Rolle des Europäischen Parlaments
Mit dem Vorschlag für REACT-EU soll die Dachverordnung geändert werden. Der Vorschlag wurde gemäß dem ordentlichen Gesetzgebungsverfahren angenommen, an dem das Parlament und der Rat gleichberechtigt beteiligt sind. Dem Parlament kam daher eine entscheidende Rolle zu. Im Parlament übernahm der Ausschuss für regionale Entwicklung (REGI) die Federführung über das Dossier und nahm am 7. September 2020 seinen Bericht an. Der Bericht enthält eine Reihe wichtiger Änderungen am Vorschlag der Kommission. Insbesondere wird darin betont, dass die anfänglich von der Kommission vorgeschlagene Mittelausstattung entgegen den Kürzungen durch den Europäischen Rat beibehalten werden muss. Außerdem wird empfohlen, schwerpunktmäßig in folgende Bereiche zu investieren: Gesundheits- und Sozialinfrastruktur, Gesundheitssysteme und -dienste für alle – auch in Grenzgebieten, Gebieten in äußerster Randlage und Gebieten, die vom industriellen Wandel und von Bevölkerungsrückgang betroffen sind –, Tourismus und Kultur, Jugendbeschäftigung und benachteiligte Gruppen. Ferner wird in dem Bericht betont, dass die zusätzlichen Gelder über das von der Kommission vorgeschlagene Fristende im Jahr 2022 hinaus auch in den Jahren 2023 und 2024 für Mittelbindungen verwendet werden müssen. In dem Bericht wird auch darauf hingewiesen, dass Abweichungen von den üblichen Ausgaberegelungen in der Kohäsionspolitik befristet sein müssen und die demokratischen Grundsätze der Rechenschaftspflicht gewahrt werden müssen. Auf seiner Plenartagung im September 2020 bestätigte das Parlament auf der Grundlage des Berichts des Ausschusses das Mandat zur Aufnahme interinstitutioneller Verhandlungen mit dem Rat. In der letzten Trilogsitzung am 18. November 2020 wurde eine politische Einigung mit dem Rat erzielt, bei der viele zentrale Anliegen des Parlaments berücksichtigt wurden, darunter die Bedeutung der Unterstützung des sozialen Zusammenhalts und der Klimaziele bei der Erholung von der Krise und die Möglichkeit, die Beschäftigungsinitiative für junge Menschen zu unterstützen. Außerdem wurde in der Vereinbarung auch der Beschluss des Europäischen Rates vom Juli bestätigt, wonach REACT-EU für den Zeitraum 2021-2022 mit Mitteln in Höhe von 47,5 Mrd. EUR ausgestattet wird, allerdings ohne zusätzliche Kohäsionsmittel für 2020. Das Parlament bestätigte die Einigung auf seiner Plenartagung am 15. Dezember 2020. Die REACT-EU-Verordnung trat am 24. Dezember 2020 in Kraft.

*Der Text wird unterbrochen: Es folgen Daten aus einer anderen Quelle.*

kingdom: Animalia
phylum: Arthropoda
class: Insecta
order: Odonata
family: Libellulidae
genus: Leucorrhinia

Darüber hinaus nahm das Parlament am 12. April 2022 eine Verordnung in Bezug auf eine erhöhte Vorschusszahlung aus REACT-EU-Mitteln an. Mit diesen zusätzlichen Mitteln sollten die Mitgliedstaaten bei der Bewältigung der Herausforderungen unterstützt werden, die sich aus der außergewöhnlich hohen Zahl von Menschen ergeben, die vor dem Krieg in der Ukraine fliehen. Außerdem sollten die Mitgliedstaaten damit bei ihrem Übergang zu einer stabilen wirtschaftlichen Erholung von der COVID-19-Pandemie unterstützt werden.